Page 81 of 11 Cowboys
I arrived thinking I knew love. It’s the hearts and flowers fairytale creation that hits like a thunderbolt and endures even the darkest of times.
I was wrong.
Love doesn’t have to come in the shapes I thought it did. It doesn’t have to be perfect, or clean, or understandable to anyone else. It just hasto be real. Shared, chosen, messy, honest, and big enough to let you grow inside it.
It can be flawed and real at the same time.
I don’t know what happens next for them—or for me.
But I know this: I want a love that doesn’t ask me to shrink. That doesn’t need me to pretend. The kind that wraps around me like this land, wild and wide and unapologetically alive.
Maybe I’m not just reporting the story anymore.
Maybe I’m living it.
I came here to write a catchy headline and story about eleven cowboys and their crazy quest. I’m leaving wondering if I’m brave enough to write a new story for myself.
“This is beautiful,” I say, breaking the quiet. My voice is as gruff as Brody’s, choked up with emotion at the pictures she’s painted of our home and family, but also our potential. But it’s more than that. Hearing her self-reflection and how her hopes and dreams have been shaped by her time with us just reaffirms how much Grace needs to stay.
But there’s a knot in my chest, too, because her final thought is about leaving and writing a new story for herself.
Her breath catches. “You really think so?”
“I do.”
There’s a photo section linked below, which I click open to find the images she’s paired with the piece. There’s Corbin brushing Eli’s hair, Lennon teaching one of the twins to climb a fence, Nash asleep with a baby goat in his lap. There’s even one of me fixing the gutter, a streak of mud on my cheek, my hand bracing the roof. I didn’t know she took that one. Image after image that showcases our family in all its imperfect glory.
“I know so.” I glance at her, eyes still on the screen. “It’s honest. It’s tender. It’s clear as hell that you love this place… and us.”
I decide to add the second part to watch her expression. It softens before she looks away.
“There are a few places you could tighten,” I offer gently. “But nothing major. Conway would sign this off in aheartbeat. He’d be damn proud.”
Her shoulders drop like I’ve lifted a hundred-pound sack off them. Her hands relax in her lap.
“I’ve never written anything like this before,” she says quietly. “Not about a subject that I care so much about.”
“It comes through,” I say.
She smiles at me, and it’s small and shaky, but it glows. “I was so scared it wouldn’t land. That it was too personal. Too soft.”
“What you’ve written here? It’s amazing that you’ve captured so much of who we are in such a short time.”
She laughs, and the sound wraps around us like the evening air. I reach for her laptop and close the lid with care, handing it back to her.
“You wrote yourself into our story,” I say. “And we’re all better for it.”

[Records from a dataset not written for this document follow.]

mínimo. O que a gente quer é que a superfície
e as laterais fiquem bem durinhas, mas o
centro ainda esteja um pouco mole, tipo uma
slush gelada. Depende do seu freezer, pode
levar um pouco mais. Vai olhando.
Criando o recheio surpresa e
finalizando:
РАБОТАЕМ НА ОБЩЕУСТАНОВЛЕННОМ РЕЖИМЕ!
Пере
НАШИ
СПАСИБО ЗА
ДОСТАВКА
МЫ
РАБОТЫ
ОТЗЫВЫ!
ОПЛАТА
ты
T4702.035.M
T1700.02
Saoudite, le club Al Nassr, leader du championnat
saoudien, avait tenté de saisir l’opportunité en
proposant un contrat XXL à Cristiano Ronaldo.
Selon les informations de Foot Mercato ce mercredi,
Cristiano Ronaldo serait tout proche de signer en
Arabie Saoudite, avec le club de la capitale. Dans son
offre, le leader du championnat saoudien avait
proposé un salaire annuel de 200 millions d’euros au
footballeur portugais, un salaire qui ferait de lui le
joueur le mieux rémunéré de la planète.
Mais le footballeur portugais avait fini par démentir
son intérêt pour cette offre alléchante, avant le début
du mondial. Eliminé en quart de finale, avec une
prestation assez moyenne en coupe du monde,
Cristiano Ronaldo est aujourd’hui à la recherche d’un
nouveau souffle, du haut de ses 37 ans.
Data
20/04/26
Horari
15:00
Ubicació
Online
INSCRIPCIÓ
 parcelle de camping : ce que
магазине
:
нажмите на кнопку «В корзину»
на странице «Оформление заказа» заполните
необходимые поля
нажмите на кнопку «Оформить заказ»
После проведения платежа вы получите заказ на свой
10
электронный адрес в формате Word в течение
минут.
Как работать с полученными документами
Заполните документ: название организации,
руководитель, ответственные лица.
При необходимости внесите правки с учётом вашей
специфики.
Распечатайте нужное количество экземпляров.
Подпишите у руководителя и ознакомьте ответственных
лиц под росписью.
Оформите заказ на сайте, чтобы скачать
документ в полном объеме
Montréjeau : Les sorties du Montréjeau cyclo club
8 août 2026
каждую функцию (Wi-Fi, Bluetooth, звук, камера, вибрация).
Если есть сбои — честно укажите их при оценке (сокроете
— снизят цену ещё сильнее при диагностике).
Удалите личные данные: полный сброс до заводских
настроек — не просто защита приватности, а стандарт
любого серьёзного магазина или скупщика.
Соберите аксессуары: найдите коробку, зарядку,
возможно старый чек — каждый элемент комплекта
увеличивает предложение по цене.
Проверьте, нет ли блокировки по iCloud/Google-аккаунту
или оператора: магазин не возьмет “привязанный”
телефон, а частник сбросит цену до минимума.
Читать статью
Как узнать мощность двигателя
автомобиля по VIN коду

She doesn’t reply at first, just grips the laptop and purses her lips for a long moment, like she’s collecting the courage to admit a truth, but instead, she remains silent.
“We want you to stay, Gracie. You know that. Those questions… you don’t need to ask them. To be honest, this article doesn’t even need to be published anymore, but I know you have to put something out to fill a space.”
Our eyes meet, and the uncertainty I’m greeted with makes me reach out for her hand.
“Thanks for reading it,” she says.
When she stands to go, her step is slower and heavier, like our encounter hasn’t had the expected effect of lifting uncertainty but has increased the weight of doubt hanging over her.
I watch her go, hoping that she’ll change the article to put herself at the center of our story.